Action for Happiness is a movement, set up with the intention of bringing people together to create a happier society. Recent studies show that mixed anxiety and depression is the most common mental disorder in Britain, that depression affects 1 in 5 older people and self-harm statistics here are one of the highest rates in Europe. Not only that, but only 1 in 10 prisoners have no mental disorder. Action for Happiness believe that we should all be working to eliminate as much misery as possible from society, and that if everyone made that their goal we’d radically improve societies.

Rather than some far-off dream, the group has already got a following in 118 countries, and they’re informed by scientific ideas as well as sociological ones. There’s a 50-strong series of actions so far on their website designed to improve your own happiness and that of people around you. Everything is in bite-size chunks, so it really is possible to bring it together into your day rather than feeling like you have miles and miles of information to try and plough through and digest.
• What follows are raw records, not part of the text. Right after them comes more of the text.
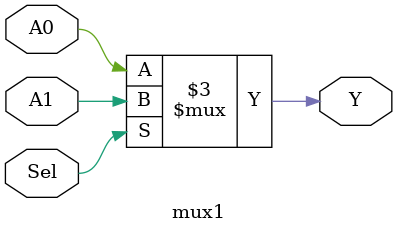
<source format=v>
`timescale 1ns / 1ps


module mux1(
    input A0,
    input A1,
    input Sel,
    output Y
    );

    // mux implemented as boolean logic
//    wire NSelect;
//    wire i, j;
//    not1(.A(Select), .Y(NSelect));
//    and1(.A(NSelect), .B(A0), .C(i));
//    and1(.A(Select), .B(A1), .C(j));
//    or1(.A(i), .B(j), .C(Y));

    // use infered mux
    always @(Sel or A0 or A1)
    begin
        case (Sel)
            1'b0: Y = A0;
            default: Y = A1;
        endcase
    end
endmodule

</source>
But why happiness? As well as the obvious, happiness is also shown to significantly improve physical health, and makes for a more fulfilled existence. Happiness as a philosophy for better communities dates back to Frances Hutcheson in the 18th century, who described the best society as the one that had “the greatest happiness of the greatest number.”

Action for Happiness has a York group as well as two Leeds ones. YorKind is an action group to help the people of York find, sustain and promote happiness, while Positive Psychology Leeds is all about personal development, spirituality and related subjects. Self Esteem and Happier Lives also meet in our neighbouring city, and they look at ways of increasing skills in positive thinking, relationships and personal development.